Don't throw away HMV vouchers consumers urged
With three major high street names going into administration this month, it's been a hellish start to 2013 for the retail sector and bad news for the retailers' customers.
Customers of HMV are currently unable to use gift vouchers; many of which they got as Christmas presents. The administrator Deloitte is having talks with record labels to see if a solution can be found but at the moment HMV customers have, at face value, worthless bits of paper. But don't burn them yet as there is hope
Customers of Jessops and HMV also face future problems getting redress for faulty goods. We take a look at what protection the consumer has in these situations.
These are a debt owed to you by the retailer. But if you can't use them and have therefore not received the goods or services you are entitled to, have you lost your money?
No, you should theoretically be able to get your money back if you paid by debit or credit card. The first step is to ask your bank for a chargeback.

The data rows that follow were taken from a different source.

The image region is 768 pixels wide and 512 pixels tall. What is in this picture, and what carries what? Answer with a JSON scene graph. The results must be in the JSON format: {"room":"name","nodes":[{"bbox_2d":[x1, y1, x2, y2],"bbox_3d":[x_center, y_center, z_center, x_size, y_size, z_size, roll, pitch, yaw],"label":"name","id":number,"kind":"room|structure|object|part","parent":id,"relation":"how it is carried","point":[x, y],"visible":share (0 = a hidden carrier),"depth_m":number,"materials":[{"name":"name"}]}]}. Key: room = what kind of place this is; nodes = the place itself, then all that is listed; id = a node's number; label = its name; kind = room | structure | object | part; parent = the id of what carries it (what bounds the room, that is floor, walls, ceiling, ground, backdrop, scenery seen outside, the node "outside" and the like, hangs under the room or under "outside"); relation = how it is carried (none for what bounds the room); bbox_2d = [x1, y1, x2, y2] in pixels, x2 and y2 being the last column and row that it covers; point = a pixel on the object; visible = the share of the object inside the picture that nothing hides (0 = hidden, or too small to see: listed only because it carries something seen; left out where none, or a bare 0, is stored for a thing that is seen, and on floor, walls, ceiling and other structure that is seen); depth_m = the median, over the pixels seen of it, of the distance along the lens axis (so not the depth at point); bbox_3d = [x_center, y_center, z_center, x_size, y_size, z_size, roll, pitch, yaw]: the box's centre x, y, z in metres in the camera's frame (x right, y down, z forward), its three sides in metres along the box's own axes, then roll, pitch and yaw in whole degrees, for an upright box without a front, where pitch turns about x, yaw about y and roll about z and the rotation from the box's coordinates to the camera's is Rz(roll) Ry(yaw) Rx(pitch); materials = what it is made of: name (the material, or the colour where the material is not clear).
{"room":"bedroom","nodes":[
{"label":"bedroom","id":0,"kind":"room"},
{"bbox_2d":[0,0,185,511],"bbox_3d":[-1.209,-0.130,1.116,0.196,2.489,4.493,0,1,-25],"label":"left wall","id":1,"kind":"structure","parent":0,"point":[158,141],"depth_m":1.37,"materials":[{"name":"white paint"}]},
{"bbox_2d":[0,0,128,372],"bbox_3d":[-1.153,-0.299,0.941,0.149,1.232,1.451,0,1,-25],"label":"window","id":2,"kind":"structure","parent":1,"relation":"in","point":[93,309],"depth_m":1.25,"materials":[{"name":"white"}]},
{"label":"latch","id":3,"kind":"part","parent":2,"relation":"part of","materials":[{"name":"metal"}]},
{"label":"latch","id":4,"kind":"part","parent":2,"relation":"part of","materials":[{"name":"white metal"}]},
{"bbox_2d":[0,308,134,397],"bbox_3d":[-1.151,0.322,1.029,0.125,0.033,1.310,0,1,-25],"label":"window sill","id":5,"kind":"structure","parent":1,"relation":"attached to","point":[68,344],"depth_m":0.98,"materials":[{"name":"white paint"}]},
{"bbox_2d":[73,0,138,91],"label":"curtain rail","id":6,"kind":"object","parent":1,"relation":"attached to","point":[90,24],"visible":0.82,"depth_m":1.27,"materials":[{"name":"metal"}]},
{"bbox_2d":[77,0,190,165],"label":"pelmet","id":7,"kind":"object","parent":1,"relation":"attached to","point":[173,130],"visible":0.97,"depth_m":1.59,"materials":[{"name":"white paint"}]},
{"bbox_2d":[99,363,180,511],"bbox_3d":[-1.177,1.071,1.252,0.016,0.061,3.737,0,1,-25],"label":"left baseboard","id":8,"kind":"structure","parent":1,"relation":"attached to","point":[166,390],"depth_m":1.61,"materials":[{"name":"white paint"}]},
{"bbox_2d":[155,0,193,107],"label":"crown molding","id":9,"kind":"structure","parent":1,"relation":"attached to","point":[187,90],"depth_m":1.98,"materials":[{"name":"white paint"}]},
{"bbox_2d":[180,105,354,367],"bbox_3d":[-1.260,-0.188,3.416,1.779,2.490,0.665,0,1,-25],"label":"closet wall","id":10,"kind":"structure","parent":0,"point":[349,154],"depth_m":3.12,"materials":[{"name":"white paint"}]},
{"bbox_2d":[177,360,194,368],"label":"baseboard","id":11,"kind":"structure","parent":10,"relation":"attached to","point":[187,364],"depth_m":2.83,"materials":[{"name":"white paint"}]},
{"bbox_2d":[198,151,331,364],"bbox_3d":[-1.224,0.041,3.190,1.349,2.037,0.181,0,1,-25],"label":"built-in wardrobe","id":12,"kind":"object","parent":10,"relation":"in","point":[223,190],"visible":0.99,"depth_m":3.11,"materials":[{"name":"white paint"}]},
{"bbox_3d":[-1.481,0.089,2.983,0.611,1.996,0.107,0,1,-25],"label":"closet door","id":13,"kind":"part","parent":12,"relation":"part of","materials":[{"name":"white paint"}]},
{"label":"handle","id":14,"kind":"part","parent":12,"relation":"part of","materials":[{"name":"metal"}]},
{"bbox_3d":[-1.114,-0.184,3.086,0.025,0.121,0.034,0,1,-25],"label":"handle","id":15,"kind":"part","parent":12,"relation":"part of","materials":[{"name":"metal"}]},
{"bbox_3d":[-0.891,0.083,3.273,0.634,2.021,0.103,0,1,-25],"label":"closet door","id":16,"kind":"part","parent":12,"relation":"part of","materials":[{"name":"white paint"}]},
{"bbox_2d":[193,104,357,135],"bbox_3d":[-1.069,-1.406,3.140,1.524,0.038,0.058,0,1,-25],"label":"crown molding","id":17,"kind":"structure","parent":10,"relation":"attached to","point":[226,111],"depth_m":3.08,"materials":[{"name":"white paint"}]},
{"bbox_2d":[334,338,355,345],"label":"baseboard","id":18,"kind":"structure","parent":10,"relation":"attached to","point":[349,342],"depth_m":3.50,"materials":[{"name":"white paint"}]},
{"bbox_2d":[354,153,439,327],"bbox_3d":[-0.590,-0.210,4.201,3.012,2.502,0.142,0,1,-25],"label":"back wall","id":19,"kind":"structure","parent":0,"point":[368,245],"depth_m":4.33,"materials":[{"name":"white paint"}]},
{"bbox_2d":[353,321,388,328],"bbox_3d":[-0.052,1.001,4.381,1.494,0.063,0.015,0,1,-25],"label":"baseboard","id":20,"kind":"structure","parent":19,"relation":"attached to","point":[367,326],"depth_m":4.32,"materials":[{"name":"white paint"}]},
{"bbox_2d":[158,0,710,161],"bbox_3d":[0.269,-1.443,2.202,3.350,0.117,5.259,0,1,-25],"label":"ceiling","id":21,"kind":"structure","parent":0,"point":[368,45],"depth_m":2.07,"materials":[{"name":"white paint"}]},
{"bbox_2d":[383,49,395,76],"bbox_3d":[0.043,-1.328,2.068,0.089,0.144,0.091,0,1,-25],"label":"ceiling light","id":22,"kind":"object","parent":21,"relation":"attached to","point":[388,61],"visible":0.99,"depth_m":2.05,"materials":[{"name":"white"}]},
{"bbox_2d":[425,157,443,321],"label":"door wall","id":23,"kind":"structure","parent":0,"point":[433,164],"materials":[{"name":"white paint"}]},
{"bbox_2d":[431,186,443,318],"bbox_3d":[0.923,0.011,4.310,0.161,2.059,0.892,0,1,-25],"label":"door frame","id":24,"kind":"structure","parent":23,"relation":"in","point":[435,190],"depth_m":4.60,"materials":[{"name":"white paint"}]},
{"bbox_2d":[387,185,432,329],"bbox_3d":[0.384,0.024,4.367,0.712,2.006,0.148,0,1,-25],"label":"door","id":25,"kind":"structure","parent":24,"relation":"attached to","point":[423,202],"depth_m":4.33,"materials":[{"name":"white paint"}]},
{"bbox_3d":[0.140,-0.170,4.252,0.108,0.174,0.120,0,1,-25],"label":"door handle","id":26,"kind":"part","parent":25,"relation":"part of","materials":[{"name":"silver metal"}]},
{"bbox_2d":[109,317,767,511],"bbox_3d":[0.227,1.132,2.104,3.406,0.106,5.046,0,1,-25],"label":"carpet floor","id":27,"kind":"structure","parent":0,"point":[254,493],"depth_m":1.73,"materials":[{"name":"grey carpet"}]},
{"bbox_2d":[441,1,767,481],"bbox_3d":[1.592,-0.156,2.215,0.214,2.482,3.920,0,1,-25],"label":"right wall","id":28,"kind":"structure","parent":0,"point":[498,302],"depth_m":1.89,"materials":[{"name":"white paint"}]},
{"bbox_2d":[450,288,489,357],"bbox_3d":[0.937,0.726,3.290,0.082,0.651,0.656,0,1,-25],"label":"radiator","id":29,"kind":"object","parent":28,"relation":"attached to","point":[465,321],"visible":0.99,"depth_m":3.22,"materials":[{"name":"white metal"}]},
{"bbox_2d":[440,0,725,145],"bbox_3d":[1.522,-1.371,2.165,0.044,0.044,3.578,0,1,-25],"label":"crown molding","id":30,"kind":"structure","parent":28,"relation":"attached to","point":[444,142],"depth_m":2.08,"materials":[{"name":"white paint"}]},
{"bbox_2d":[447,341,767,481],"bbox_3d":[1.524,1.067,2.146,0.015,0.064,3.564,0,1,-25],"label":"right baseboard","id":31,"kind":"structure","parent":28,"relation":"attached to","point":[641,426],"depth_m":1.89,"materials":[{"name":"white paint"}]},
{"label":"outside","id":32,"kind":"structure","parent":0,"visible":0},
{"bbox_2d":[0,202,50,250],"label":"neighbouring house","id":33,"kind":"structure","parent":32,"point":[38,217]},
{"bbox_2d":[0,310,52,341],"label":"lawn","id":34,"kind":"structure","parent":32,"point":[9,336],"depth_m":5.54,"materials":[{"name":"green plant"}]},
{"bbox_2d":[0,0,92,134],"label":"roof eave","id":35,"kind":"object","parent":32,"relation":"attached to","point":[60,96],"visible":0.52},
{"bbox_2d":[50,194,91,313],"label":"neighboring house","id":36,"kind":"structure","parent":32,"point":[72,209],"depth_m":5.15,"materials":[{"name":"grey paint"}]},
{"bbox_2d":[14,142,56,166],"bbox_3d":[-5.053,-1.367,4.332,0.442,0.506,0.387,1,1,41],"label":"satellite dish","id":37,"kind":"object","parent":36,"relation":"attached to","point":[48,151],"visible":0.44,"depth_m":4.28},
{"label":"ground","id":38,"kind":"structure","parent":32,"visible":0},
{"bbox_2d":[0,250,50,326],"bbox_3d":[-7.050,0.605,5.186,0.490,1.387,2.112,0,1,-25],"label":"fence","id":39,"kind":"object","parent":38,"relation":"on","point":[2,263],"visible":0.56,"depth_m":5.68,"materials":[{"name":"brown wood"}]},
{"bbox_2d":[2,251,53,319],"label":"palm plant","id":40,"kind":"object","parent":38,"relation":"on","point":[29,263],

This means that the customer's bank must attempt to reclaim the money from the retailer's bank.
If this is not possible, for example the retailer is in administration as HMV is or liquidation then the bank must refer the debt on to Visa or MasterCard; depending on the card used.
These financial services corporations will then be expected to arbitrate on the matter, decide if the debt is to be repaid, and then which bank must refund the money to the customer. If your bank refuses to even consider a chargeback, don't give up.
If you get nowhere after a week then you should take the matter to the Financial Ombudsman Service. It said it is aware that many banks are refusing to issue a chargeback and it will get involved in these cases.
However a request for a chargeback must be made within 90 or 120 days from when the voucher or gift card was bought. Section 75 of the Consumer Credit Act will also cover gift vouchers providing the cost is for more than £100.
If all else fails you can add your name to the list of creditors held by the administrator. However as an unsecured creditor the likelihood of getting any money back is slim.
You can't go to the retailer for redress in these cases but other companies may be liable.
If you bought the goods with a credit card and the cost was over £100, and less than £30,000 the customer has protection under Section 75 of the Consumer Credit Act. This makes the card issuer liable in the same way the retailer was and must either issue a refund, pay for a repair or replace the faulty goods.
The customer has the same protection under Section 75 of the CCA if they bought goods using finance or credit.
If the goods came with a manufacturer's warranty the customer can use this providing it is still valid.